In other action Tuesday night, the council
- Heard from Barba about the microsurfacing projects on roads in Kyle, all of which, except for Waterleaf Boulevard, should be completed by the time you read this and the Waterleaf project, according to Barba, should be done by Saturday. The only thing left to do on these projects, he said, is the striping which should take place "in a week or two."
- Approved the appointments of Mike Torres and Rick Koch and the reappointment of Allison Wilson to the Planning & Zoning Commission. Torres and Koch replace Huey and chair Mike Rubsam. Wilson was originally appointed to complete the term of Michelle Christie who resigned from the P&Z earlier this year, and this reappointment was for her own full term.
- Held the second and final public hearing regarding the annexation of 5½ acres southwest of FM 2770 and FM 1626 and, just as was the case at the first public hearing, no one cared enough one way or the other to take the time to come and speak to the council about it.
- Voted 4-2 (council members Mitchell and Shane Arabie dissenting) to rezone five acres at 245 Lehman from agricultural uses to retail services with a special provision that allows the property to contain a structure nominally reserved for areas zoned for warehouse use. The majority of the council felt that retail services are not coming to this stretch of Lehman anytime soon, so why not put something on there that will produce additional revenue for the city.
- Approved on first reading on ordinance exercising the city’s right of eminent domain on private property the city claims it needs to acquire to complete the Burleson Road project approved as part of the 2013 bond package.
- Unanimously approved a policy that effectively takes politics out of the decisions on where to locate stop signs in the city by removing the city council from the decision making process on unwarranted stop signs.
- Unanimously approved a three-way warranted stop sign at the intersection where Lockhart dead ends into Front Street.
- Unlike in the decision concerning the rail sliding, approved with no debate the spending of $203,625 for engineering services regarding the upgrading of a wastewater line from 12 inches to 18 or 21 inches as part of the Center Street Village Wastewater Improvements project.
- Approved 5-0 (the mayor temporarily left the chamber when this item was being considered) without any discussion, what Economic Development Director Diane Torres said were "just some technical amendments" to the previously approved RSI grant/loan agreement "just to clarify language and to clarify responsibilities within the agreement," and followed that by also approving 5-0 a $480,000 loan to RSI, called for in the agreement.

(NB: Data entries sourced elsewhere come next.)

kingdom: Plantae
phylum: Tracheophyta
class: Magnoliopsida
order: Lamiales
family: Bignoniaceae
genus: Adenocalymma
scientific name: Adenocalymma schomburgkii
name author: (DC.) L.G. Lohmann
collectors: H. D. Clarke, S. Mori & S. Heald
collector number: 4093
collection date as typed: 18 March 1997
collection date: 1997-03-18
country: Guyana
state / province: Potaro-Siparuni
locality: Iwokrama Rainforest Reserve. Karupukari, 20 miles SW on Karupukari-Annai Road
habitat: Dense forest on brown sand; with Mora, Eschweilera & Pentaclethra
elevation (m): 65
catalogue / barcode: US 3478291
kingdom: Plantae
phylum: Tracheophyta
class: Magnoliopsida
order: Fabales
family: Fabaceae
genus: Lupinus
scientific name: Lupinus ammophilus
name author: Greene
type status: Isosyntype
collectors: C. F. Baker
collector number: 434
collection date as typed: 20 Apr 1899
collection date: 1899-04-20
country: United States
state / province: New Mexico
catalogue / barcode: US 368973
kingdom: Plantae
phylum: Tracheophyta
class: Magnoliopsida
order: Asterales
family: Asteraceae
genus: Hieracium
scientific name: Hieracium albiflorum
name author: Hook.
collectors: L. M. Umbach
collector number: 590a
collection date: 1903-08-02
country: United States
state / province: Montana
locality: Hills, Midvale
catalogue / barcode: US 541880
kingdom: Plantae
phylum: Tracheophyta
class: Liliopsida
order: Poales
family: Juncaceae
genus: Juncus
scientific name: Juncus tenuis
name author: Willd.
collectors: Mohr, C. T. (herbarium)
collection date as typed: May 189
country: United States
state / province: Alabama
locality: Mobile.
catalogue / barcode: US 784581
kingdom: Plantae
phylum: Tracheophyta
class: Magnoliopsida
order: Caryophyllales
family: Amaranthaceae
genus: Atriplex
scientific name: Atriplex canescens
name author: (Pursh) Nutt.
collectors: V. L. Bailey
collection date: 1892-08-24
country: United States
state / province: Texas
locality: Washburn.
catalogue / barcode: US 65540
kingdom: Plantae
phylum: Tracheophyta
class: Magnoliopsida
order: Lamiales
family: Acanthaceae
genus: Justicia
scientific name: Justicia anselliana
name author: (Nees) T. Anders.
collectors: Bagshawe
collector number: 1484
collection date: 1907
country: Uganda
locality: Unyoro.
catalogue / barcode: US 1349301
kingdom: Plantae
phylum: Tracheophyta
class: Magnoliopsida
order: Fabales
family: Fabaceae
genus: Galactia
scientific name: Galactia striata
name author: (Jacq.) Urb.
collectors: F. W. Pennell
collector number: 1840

- Was told by Sellers the city is still awaiting word from the county and TxDOT about whether those two entities are willing to share in the cost of installing the four additional culverts required to fix a flooding problem on FM 2770 near the Precinct 2 headquarters. "If we do not receive (their commitments) we’re not sure how to proceed," Sellers said. "This is something that is holding up building in a phase at Plum Creek. The total cost, engineering included, is around the $410-415,000 range. So there is going to have to be some sort of understanding between the city and Plum Creek about funding moving forward." Sellers said he hoped to have a better update in time for the Nov. 15 meeting.